In the post on reconciliation, what does the writer say Christ represented, rather than being a representative sinner?

++++ PASSAGE FOR REVIEW ++++

17 Therefore if anyone is in Christ, this person is a new creation; the old things passed away; behold, new things have come.18 Now all these things are from God, who reconciled us to Himself through Christ and gave us the ministry of reconciliation, 19 namely, that God was in Christ reconciling the world to Himself, not counting their wrongdoings against them, and He has committed to us the word of reconciliation.20 Therefore, we are ambassadors for Christ, as though God were making an appeal through us; we beg you on behalf of Christ, be reconciled to God. 21He made Him who knew no sin to be sin in our behalf, so that we might BECOME the righteousness of God in Him (2Cor5:17-21)
A key observation from my last post was that whenever Paul refers to Christ’s death on the cross, he speaks of Christ dying for sin, in fact that He became sin. Clearly it is for the benefit of sinners, but Christ is not presented as a representative sinner (which might more lend itself to the idea of substitutionary or limited atonement), rather He represented sin itself: He “became sin” (2Cor5:21) and “gave Himself for our sin” (Gal1:4).
Likewise, Peter: “He suffered once for sins (1Pet3:18)” or as foretold in Isaiah: the iniquity of us all was laid upon Him (Is53:6). “God was in Christ reconciling the world to Himself (v19), not just the people whom God had chosen for Christ (“those whom You gave Me out of the world; they were Yours and You gave them to Me – Jn17:6). The atonement was for the sin of the world, not a particular party of sinners, albeit a particular party of sinners benefit from it in ways that others do not – by participating in Christ’s resurrected Life by which they can “be saved” (Rom5:10).

++++ ENTRIES SUPPLIED ++++

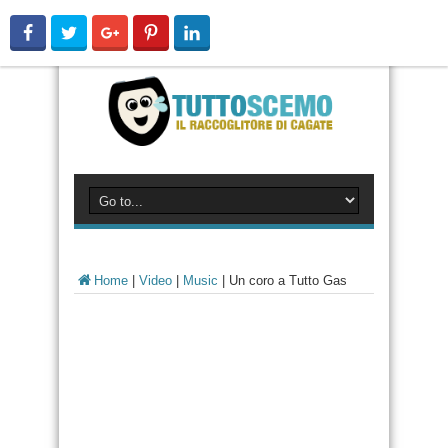
Home
|
Video
|
Music
|
Un coro a Tutto Gas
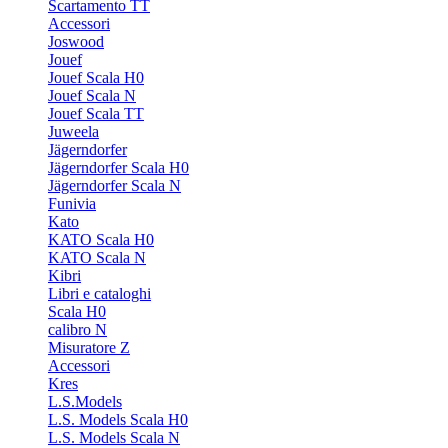
Scartamento TT
Accessori
Joswood
Jouef
Jouef Scala H0
Jouef Scala N
Jouef Scala TT
Juweela
Jägerndorfer
Jägerndorfer Scala H0
Jägerndorfer Scala N
Funivia
Kato
KATO Scala H0
KATO Scala N
Kibri
Libri e cataloghi
Scala H0
calibro N
Misuratore Z
Accessori
Kres
L.S.Models
L.S. Models Scala H0
L.S. Models Scala N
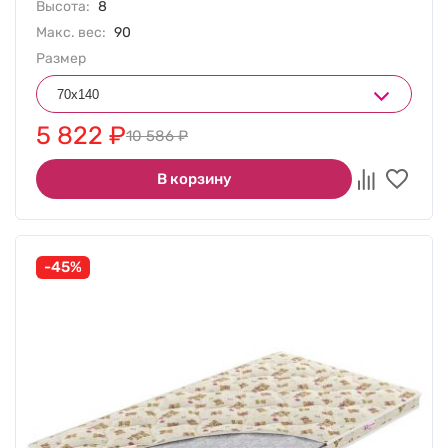
Высота:
8
Макс. вес:
90
Размер
5 822
₽
10 586
₽
В корзину
-45%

++++

▸ WRITTEN REPLY
Sin itself.